### EXERCISE PROMPT
Return only what runs from the line containing "Figure 3: 8" through the last line of the entries below, exactly, omitting pictures.

### DATA FOR THIS EXERCISE
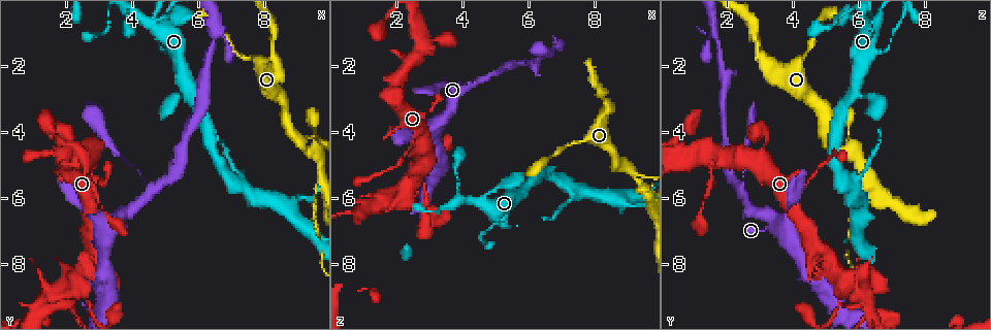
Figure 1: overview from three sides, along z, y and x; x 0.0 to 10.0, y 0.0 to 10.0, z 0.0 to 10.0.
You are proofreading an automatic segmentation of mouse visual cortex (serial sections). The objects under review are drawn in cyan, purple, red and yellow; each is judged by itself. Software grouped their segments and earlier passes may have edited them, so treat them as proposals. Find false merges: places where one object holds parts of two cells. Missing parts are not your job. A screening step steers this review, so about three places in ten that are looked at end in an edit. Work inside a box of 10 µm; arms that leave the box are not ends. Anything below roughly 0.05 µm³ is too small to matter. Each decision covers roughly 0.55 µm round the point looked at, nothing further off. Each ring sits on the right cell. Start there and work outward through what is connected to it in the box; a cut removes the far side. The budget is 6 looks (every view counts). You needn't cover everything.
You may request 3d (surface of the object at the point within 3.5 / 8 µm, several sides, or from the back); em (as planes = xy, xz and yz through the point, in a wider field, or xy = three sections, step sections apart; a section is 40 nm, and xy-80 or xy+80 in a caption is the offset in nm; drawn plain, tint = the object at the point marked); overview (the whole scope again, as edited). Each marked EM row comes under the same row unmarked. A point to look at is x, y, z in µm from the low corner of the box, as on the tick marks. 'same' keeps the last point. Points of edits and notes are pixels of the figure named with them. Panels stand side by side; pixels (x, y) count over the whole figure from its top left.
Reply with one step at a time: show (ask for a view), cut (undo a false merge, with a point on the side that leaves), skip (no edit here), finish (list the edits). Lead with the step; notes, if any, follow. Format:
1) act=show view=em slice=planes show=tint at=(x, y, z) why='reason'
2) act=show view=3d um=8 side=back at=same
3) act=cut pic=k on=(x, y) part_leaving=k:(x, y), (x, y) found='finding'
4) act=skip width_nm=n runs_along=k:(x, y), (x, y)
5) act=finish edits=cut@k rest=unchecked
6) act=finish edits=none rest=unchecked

act=show view=3d um=3.5 at=(9.15, 4.40, 5.10) why='calibre changes'

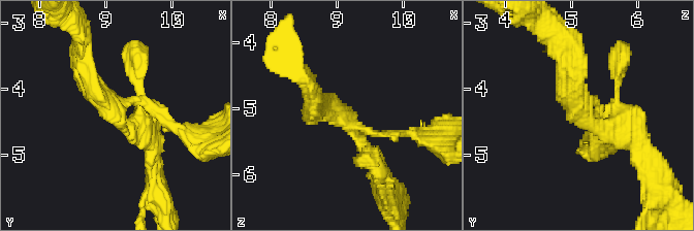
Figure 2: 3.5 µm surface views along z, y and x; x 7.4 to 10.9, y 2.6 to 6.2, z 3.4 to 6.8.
act=skip arm_widths_nm=150,250,350 runs_along=2:(565, 55), (586, 118), (631, 133) found='one cell here'

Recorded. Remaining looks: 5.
act=show view=3d um=8 at=(4.55, 5.85, 2.40) why='three arms meet'

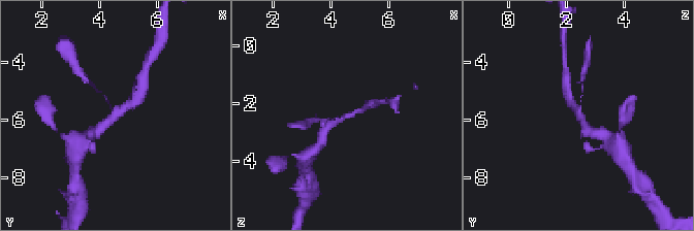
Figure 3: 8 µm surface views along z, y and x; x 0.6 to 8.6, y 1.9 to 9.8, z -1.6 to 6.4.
act=show view=em slice=planes show=tint at=same arms=3 arm_widths_nm=100,200,300

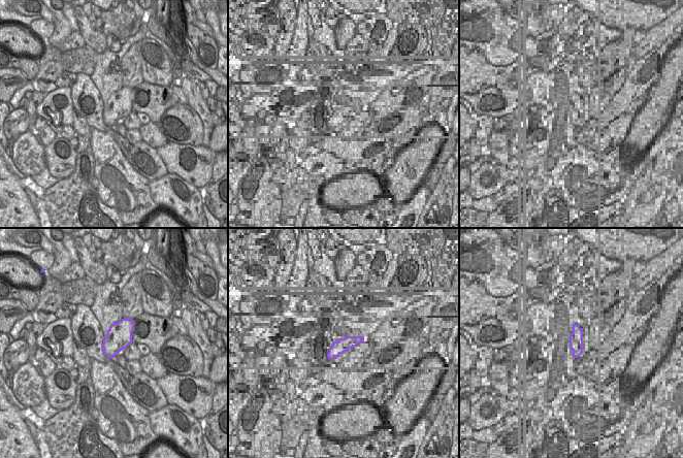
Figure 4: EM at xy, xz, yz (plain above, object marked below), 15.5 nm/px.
act=skip runs_along=3:(94, 132), (137, 97) found='continuous, no second cell'

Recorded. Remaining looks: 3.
act=show view=3d um=3.5 at=(3.85, 0.60, 5.30) why='a narrow waist'

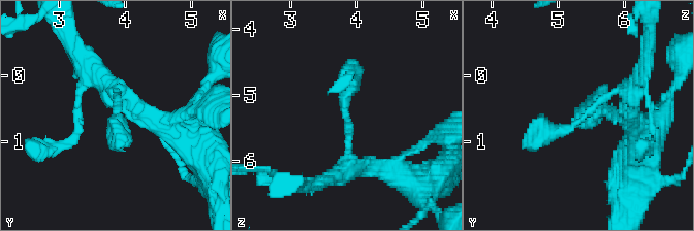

### YOUR SOLUTION
Figure 3: 8 µm surface views along z, y and x; x 0.6 to 8.6, y 1.9 to 9.8, z -1.6 to 6.4.
act=show view=em slice=planes show=tint at=same arms=3 arm_widths_nm=100,200,300

Figure 4: EM at xy, xz, yz (plain above, object marked below), 15.5 nm/px.
act=skip runs_along=3:(94, 132), (137, 97) found='continuous, no second cell'

Recorded. Remaining looks: 3.
act=show view=3d um=3.5 at=(3.85, 0.60, 5.30) why='a narrow waist'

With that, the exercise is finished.